More than 300,000 tech jobs, nearly 40% of the U.S. total, have been eliminated in the first half of this year, according to Challenger, Gray & Christmas, a Chicago outplacement firm. Along the way, the tech industry has fallen from its position as the U.S. economy's hero to being its Achilles' heel. New orders for equipment such as personal computers and other gadgets have shrunk at their fastest pace ever--49.2% on an annualized basis--in the last year, according Moody's Investors Service Inc.

"When times get tough, people don't buy the new car, they don't buy the new PC, and they don't buy the new Palm," Shaffer said.

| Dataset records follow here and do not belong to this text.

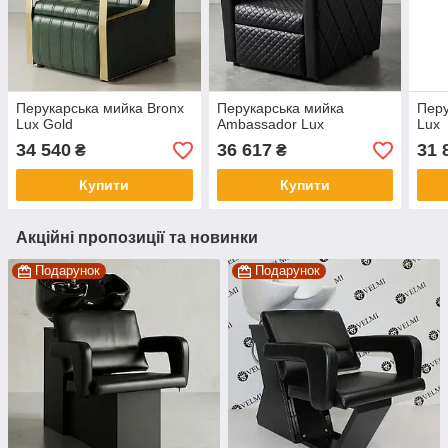
Перукарська мийка Bronx
Перукарська мийка
Перу
Lux Gold
Ambassador Lux
Lux
34 540
36 617
31 
₴
₴
Купити
Купити
Акційні пропозиції та новинки
Подарунок
Подарунок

Business spending is off just as sharply. Telecommunications companies, which are drowning in a surplus of equipment amid plummeting demand, reported the deepest cuts Thursday.

French telecom equipment maker Alcatel said it will shed more than 10,000 jobs in addition to the 5,800 cuts announced earlier this year. San Jose-based JDS Uniphase, which makes fiber-optic components, added 7,000 workers to its previous tally of 9,000 layoff victims. And Silicon Valley bellwether Hewlett-Packard Co. announced 6,000 layoffs as it warned that its revenue will be well below Wall Street's expectations because of plunging consumer sales.

A few smaller companies, including German chip maker Infineon Technologies, New Jersey communications software maker Avaya Inc., El Segundo-based International Rectifier and data storage device maker Quantum Corp. of Milpitas, Calif., announced additional cuts totaling 8,000 jobs.

The tally from tech companies on Thursday alone exceeds by nearly one-third the 24,356 U.S. layoffs announced by companies during all of last week, according to International Strategy & Investment Group, or ISI, in New York.